The piece in the window is a digital moving image rendition of the spectacularly variegated turbulent ocean waters in artist of the sublime J. M. W. Turner’s mid-nineteenth century painting of an horrific historical incident wherein captured Africans on a slave ship were en masse thrown overboard to lighten the ship—and enable collection of insurance compensation for cargo lost in transport—at the prospect of an imminent typhoon. 

A work in the indoors gallery space—a little like the Turner excerpt work—is an enormous—large wall dimensional—extreme close-up video projection of the artist’s brown skin. But at a level of microscopic detail where skin doesn’t look like skin but more like the flesh beneath it. Brown more toward the red end of the spectrum, nor inert single extensive material, but seething profusion of discrete amorphous matter. Skin not so much as pleasant as painful. 

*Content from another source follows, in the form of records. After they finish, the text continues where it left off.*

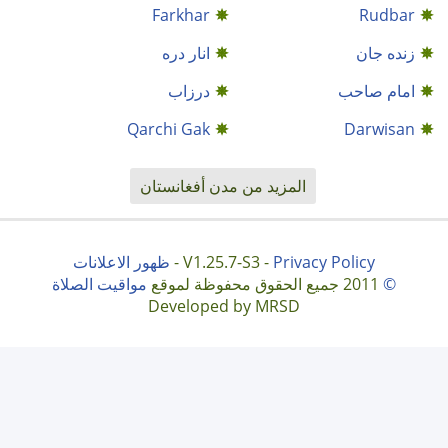
Farkhar
Rudbar
زنده جان
انار دره
امام صاحب
درزاب
Qarchi Gak
Darwisan
المزيد من مدن أفغانستان
Privacy Policy
V1.25.7-S3 -
-
ظهور الاعلانات
©
2011 جميع الحقوق محفوظة لموقع
مواقيت الصلاة
Developed by MRSD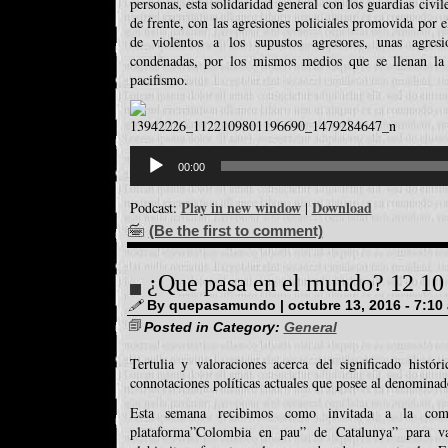
personas, esta solidaridad general con los guardias civi
de frente, con las agresiones policiales promovida por
de violentos a los supustos agresores, unas agresi
condenadas, por los mismos medios que se llenan la
pacifismo.
Reproductor
d'àudio
00:00
Play in new window
Download
Podcast:
|
(Be the first to comment)
¿Que pasa en el mundo? 12 10
By quepasamundo | octubre 13, 2016 - 7:10
Posted in Category:
General
Tertulia y valoraciones acerca del significado histó
connotaciones políticas actuales que posee al denominad
Esta semana recibimos como invitada a la co
plataforma”Colombia en pau” de Catalunya” para val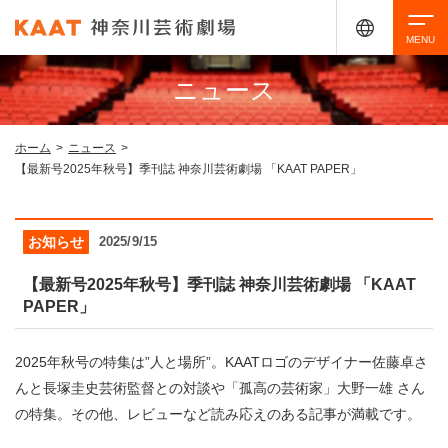
ニュース
検索
ホーム
>
ニュース
>
【最新号2025年秋号】季刊誌 神奈川芸術劇場 「KAAT PAPER」
アクセシビリティ
チケット購入
交通案内
お知らせ
2025/9/15
イベントを探す
【最新号2025年秋号】季刊誌 神奈川芸術劇場 「KAAT
PAPER」
・ イベント一覧
ご来場案内
2025年秋号の特集は”人と場所”。KAATロゴのデザイナー佐藤卓さ
・ イベントカレンダー
んと長塚圭史芸術監督との対談や「孤高の芸術家」大野一雄 さん
・ 館内サービス・アクセシビリティ
施設を借りる
の特集。その他、レビューなど読み応えのある記事が満載です。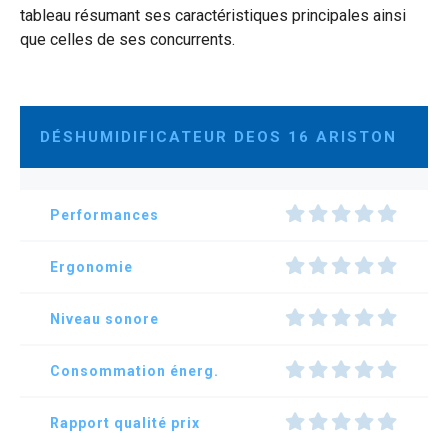
tableau résumant ses caractéristiques principales ainsi
que celles de ses concurrents.
DÉSHUMIDIFICATEUR DEOS 16 ARISTON
Performances
Ergonomie
Niveau sonore
Consommation énerg.
Rapport qualité prix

What is maybe the central piece of the exhibit consists of an odd assemblage of treadmill exercise machine surmounted by three video monitors displaying a computer-generated avatar image of the artist—but with some key differences—and headphones through which she—the avatar, the artist—discourses, explaining more or less what she is and why. The differences include that the avatar is hairless, but also that she is thinner than the artist. She explains that the computer image does not replicate the artist’s body type more accurately because it was developed based on a pre-existing computer program template featuring a perhaps more socially acceptable body type—skinny, slender, but skeletal ultimately versus fleshy—than the artist’s actual type. 

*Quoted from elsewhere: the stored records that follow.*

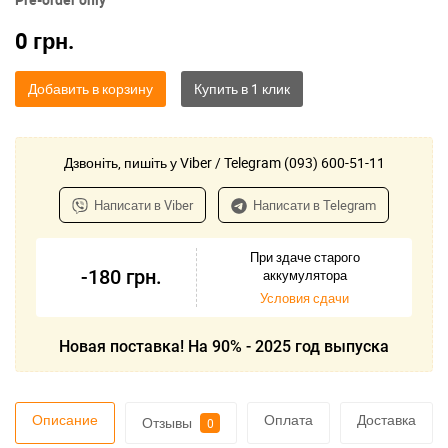
0
грн.
Добавить в корзину
Дзвоніть, пишіть у Viber / Telegram (093) 600-51-11
Написати в Viber
Написати в Telegram
При здаче старого
-180
грн.
аккумулятора
Условия сдачи
Новая поставка! На 90% - 2025 год выпуска
Описание
Оплата
Доставка
Отзывы
0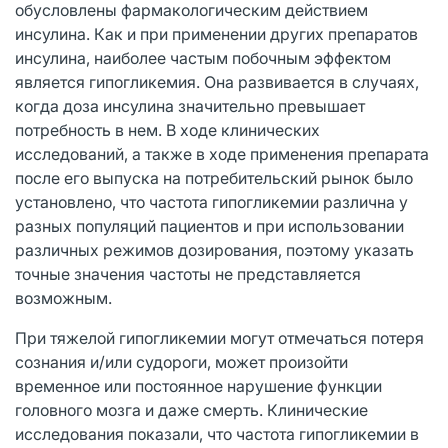
обусловлены фармакологическим действием
инсулина. Как и при применении других препаратов
инсулина, наиболее частым побочным эффектом
является гипогликемия. Она развивается в случаях,
когда доза инсулина значительно превышает
потребность в нем. В ходе клинических
исследований, а также в ходе применения препарата
после его выпуска на потребительский рынок было
установлено, что частота гипогликемии различна у
разных популяций пациентов и при использовании
различных режимов дозирования, поэтому указать
точные значения частоты не представляется
возможным.
При тяжелой гипогликемии могут отмечаться потеря
сознания и/или судороги, может произойти
временное или постоянное нарушение функции
головного мозга и даже смерть. Клинические
исследования показали, что частота гипогликемии в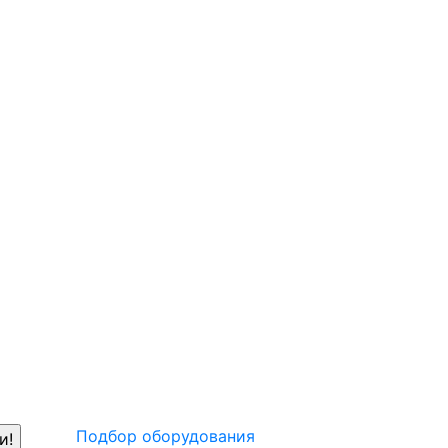
Подбор оборудования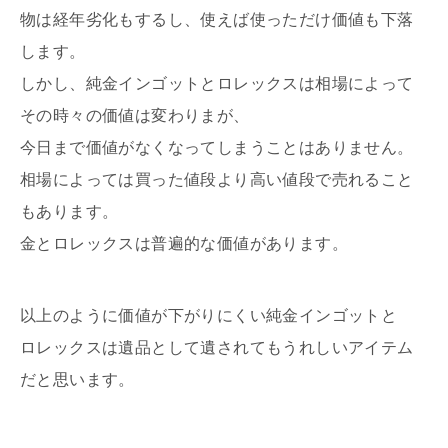
物は経年劣化もするし、使えば使っただけ価値も下落
します。
しかし、純金インゴットとロレックスは相場によって
その時々の価値は変わりまが、
今日まで価値がなくなってしまうことはありません。
相場によっては買った値段より高い値段で売れること
もあります。
金とロレックスは普遍的な価値があります。
以上のように価値が下がりにくい純金インゴットと
ロレックスは遺品として遺されてもうれしいアイテム
だと思います。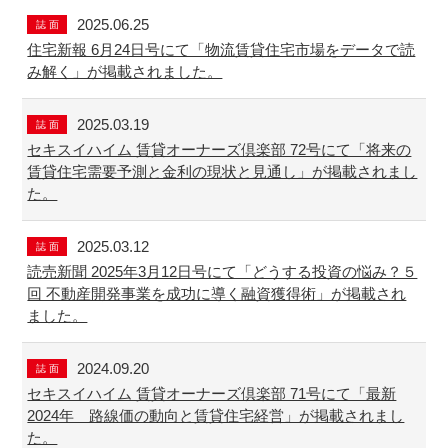
2025.06.25
誌 面
住宅新報 6月24日号にて「物流賃貸住宅市場をデータで読
み解く」が掲載されました。
2025.03.19
誌 面
セキスイハイム 賃貸オーナーズ倶楽部 72号にて「将来の
賃貸住宅需要予測と金利の現状と見通し」が掲載されまし
た。
2025.03.12
誌 面
読売新聞 2025年3月12日号にて「どうする投資の悩み？５
回 不動産開発事業を成功に導く融資獲得術」が掲載され
ました。
2024.09.20
誌 面
セキスイハイム 賃貸オーナーズ倶楽部 71号にて「最新
2024年 路線価の動向と賃貸住宅経営」が掲載されまし
た。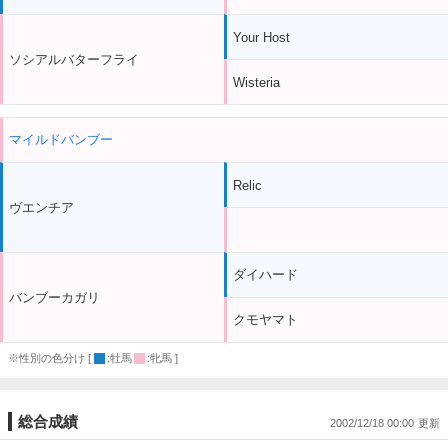
Your Host
ソシアルバターフライ
Wisteria
マイルドバンブー
Relic
ヴエンチア
ダイハード
バンブーカガリ
クモヤマト
※性別の色分け [
:牡馬
:牝馬 ]
総合成績
2002/12/18 00:00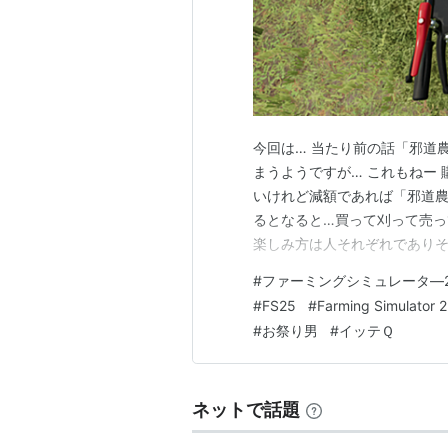
今回は… 当たり前の話「邪道
まうようですが… これもねー
いけれど減額であれば「邪道
るとなると…買って刈って売
楽しみ方は人それぞれであり
売、建築ラッシュと様々な遊
#
ファーミングシミュレータ―2
がない」ゲームとは一線を画し
#
FS25
#
Farming Simulator 
ことで！ 拠点の農地、動物の
#
お祭り男
#
イッテＱ
ネットで話題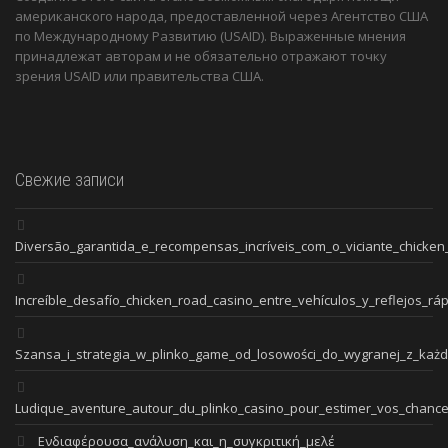
американского народа, предоставленной через Агентство США
по Международному Развитию (USAID). Выраженные мнения
принадлежат авторам и не обязательно отражают точку
зрения USAID или правительства США.
Свежие записи
Diversão_garantida_e_recompensas_incríveis_com_o_viciante_chicken
Increíble_desafío_chicken_road_casino_entre_vehículos_y_reflejos_rá
Szansa_i_strategia_w_plinko_game_od_losowości_do_wygranej_z_ka
Ludique_aventure_autour_du_plinko_casino_pour_estimer_vos_chanc
Ενδιαφέρουσα_ανάλυση_και_η_συγκριτική_μελέ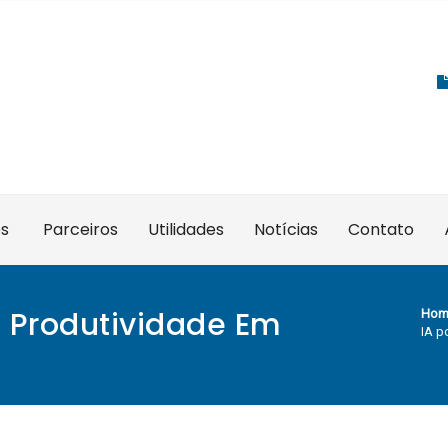
es
Parceiros
Utilidades
Notícias
Contato
 Produtividade Em
Hom
IA p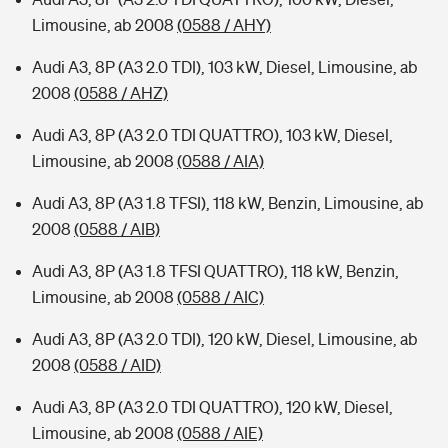
Limousine, ab 2008
(0588 / AHY)
Audi A3, 8P (A3 2.0 TDI), 103 kW, Diesel, Limousine, ab
2008
(0588 / AHZ)
Audi A3, 8P (A3 2.0 TDI QUATTRO), 103 kW, Diesel,
Limousine, ab 2008
(0588 / AIA)
Audi A3, 8P (A3 1.8 TFSI), 118 kW, Benzin, Limousine, ab
2008
(0588 / AIB)
Audi A3, 8P (A3 1.8 TFSI QUATTRO), 118 kW, Benzin,
Limousine, ab 2008
(0588 / AIC)
Audi A3, 8P (A3 2.0 TDI), 120 kW, Diesel, Limousine, ab
2008
(0588 / AID)
Audi A3, 8P (A3 2.0 TDI QUATTRO), 120 kW, Diesel,
Limousine, ab 2008
(0588 / AIE)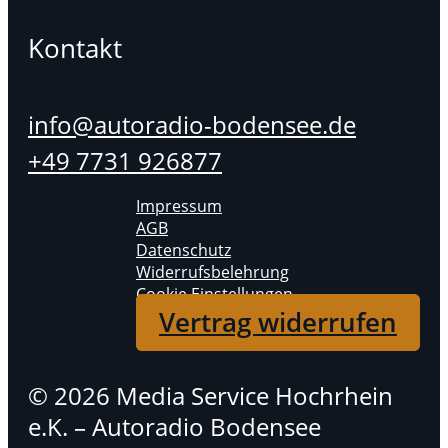
Kontakt
info@autoradio-bodensee.de
+49 7731 926877
Impressum
AGB
Datenschutz
Widerrufsbelehrung
Cookie Einstellungen
Vertrag widerrufen
© 2026 Media Service Hochrhein
e.K. – Autoradio Bodensee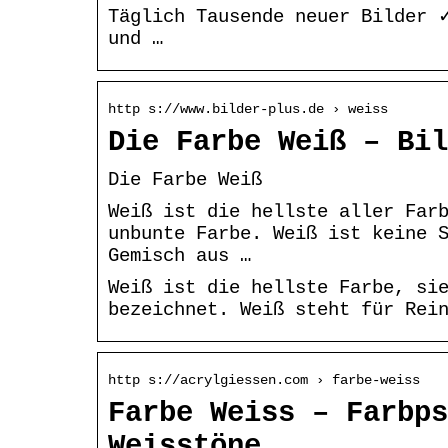
Täglich Tausende neuer Bilder 
und …
http s://www.bilder-plus.de › weiss
Die Farbe Weiß – Bil
Die Farbe Weiß
Weiß ist die hellste aller Far
unbunte Farbe. Weiß ist keine 
Gemisch aus …
Weiß ist die hellste Farbe, si
bezeichnet. Weiß steht für Rei
http s://acrylgiessen.com › farbe-weiss
Farbe Weiss – Farbps
Weisstöne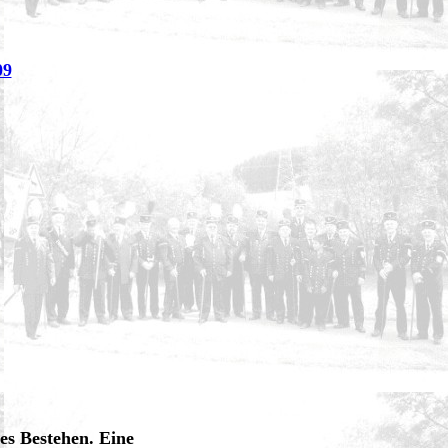
09
es Bestehen. Eine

Hence also the treadmill exercise machine. Symbolic of social acceptability issues, morphing into productivity and economic issues, relative to black ethnicity, wherein from the beginning the norm was not the default norm, not the template. “We are not as Caucasian as we sound,” the avatar explains. And “we have no safe mode.” 

The avatar’s tone in the discourse is admirably calm and measured, given that the subject matter is discrimination. The mechanics of discrimination. Or at least in general. Only at one point does she seem to break down in inarticulate rage over the pervasive and persistent injustice, unfairness, not to an individual but an entire race of people, based simply on skin color. It looks and sounds like the computer program is about to crash. But then she recovers, and carries on with her discourse. She talks about how blacks are constantly enjoined to be productive. As if they weren’t. Or encouraged to live up to their potential. As if they weren’t trying to. But the treadmill component figures in here in another way. As so often the work blacks are given to perform has a treadmill aspect. A sense of going nowhere. 

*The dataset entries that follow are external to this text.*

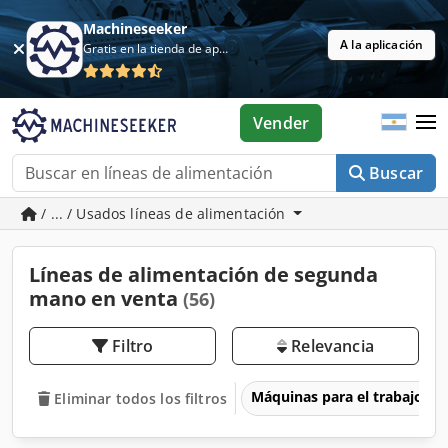
Machineseeker
A la aplicación
Gratis en la tienda de aplicaciones
Vender
Buscar
/ ... / Usados líneas de alimentación
Líneas de alimentación de segunda
mano en venta
(56)
Filtro
Relevancia
Máquinas para el trabajo d
Eliminar todos los filtros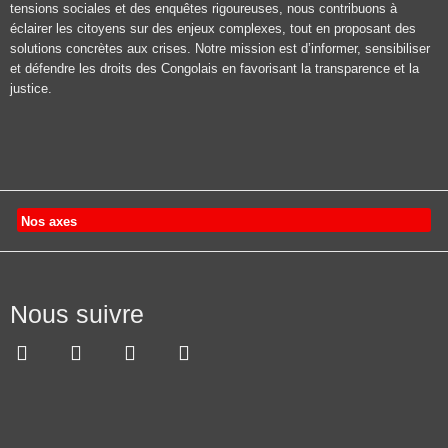
tensions sociales et des enquêtes rigoureuses, nous contribuons à
éclairer les citoyens sur des enjeux complexes, tout en proposant des
solutions concrètes aux crises. Notre mission est d’informer, sensibiliser
et défendre les droits des Congolais en favorisant la transparence et la
justice.
Nos axes
Nous suivre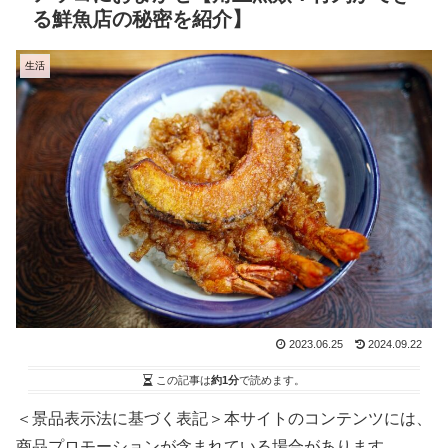
る鮮魚店の秘密を紹介】
生活
2023.06.25
2024.09.22
この記事は
約1分
で読めます。
＜景品表示法に基づく表記＞本サイトのコンテンツには、
商品プロモーションが含まれている場合があります。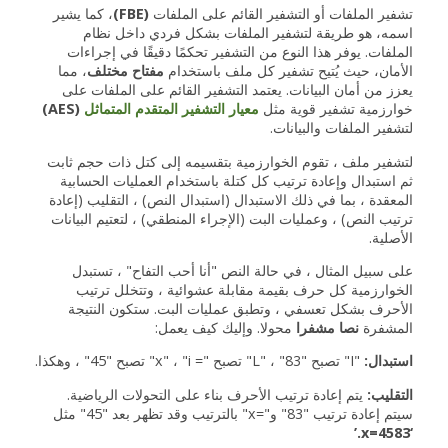
تشفير الملفات أو التشفير القائم على الملفات
(FBE)
، كما يشير
اسمه، هو طريقة لتشفير الملفات بشكل فردي داخل نظام
الملفات. يوفر هذا النوع من التشفير تحكمًا دقيقًا في إجراءات
الأمان، حيث يُتيح تشفير كل ملف باستخدام
مفتاح مختلف
، مما
يعزز من أمان البيانات. يعتمد التشفير القائم على الملفات على
خوارزمية تشفير قوية مثل
معيار التشفير المتقدم المتماثل
(AES)
لتشفير الملفات والبيانات.
لتشفير ملف ، تقوم الخوارزمية بتقسيمه إلى كتل ذات حجم ثابت
ثم استبدال وإعادة ترتيب كل كتلة باستخدام العمليات الحسابية
المعقدة ، بما في ذلك الاستبدال (استبدال النص) ، التقليب (إعادة
ترتيب النص) ، وعمليات البت (الإجراء المنطقي) ، لتعتيم البيانات
الأصلية.
على سبيل المثال ، في حالة النص "أنا أحب التفاح" ، تستبدل
الخوارزمية كل حرف بقيمة مقابلة عشوائية ، وتتخلل ترتيب
الأحرف بشكل تعسفي ، وتطبق عمليات البت. ستكون النتيجة
المشفرة
نصا مشفرا
محولا. وإليك كيف يعمل:
استبدال:
"I" تصبح "83" ، "L" تصبح "= x" ، "i" تصبح "45" ، وهكذا.
التقليب:
يتم إعادة ترتيب الأحرف بناء على التحولات الرياضية.
سيتم إعادة ترتيب "83" و"=x" بالترتيب وقد تظهر بعد "45" مثل
‘4583=x.’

A fourth work is a video with audio juxtaposing and thus suggesting but not quite delineating interconnections among various color blue phenomena—literally or nominally—and the black ethnic community. Such as police blue—as was immediately referenced in response to the “Black Lives Matter” movement by interests wishing to undermine the movement by pretending it was created as an opposition movement to legitimate police functions and activities—and “blue code of silence” clandestine agreements and understandings among police officers not to snitch on misconduct or even criminal actions of fellow officers. And “chroma-key blue” digital standard technology for combining images, developed based on the blue color difference from human—particularly Caucasian human—skin color, and the so-called “blue screen of death” indicating computer system total breakdown. One segment of the work presents a series of individual photos of black people, presumably victims of police brutality or more likely killings. 

Mechanics of discrimination. Technology of discrimination. Now in digital mode and format. 

The Sondra Perry exhibit continues through April 1.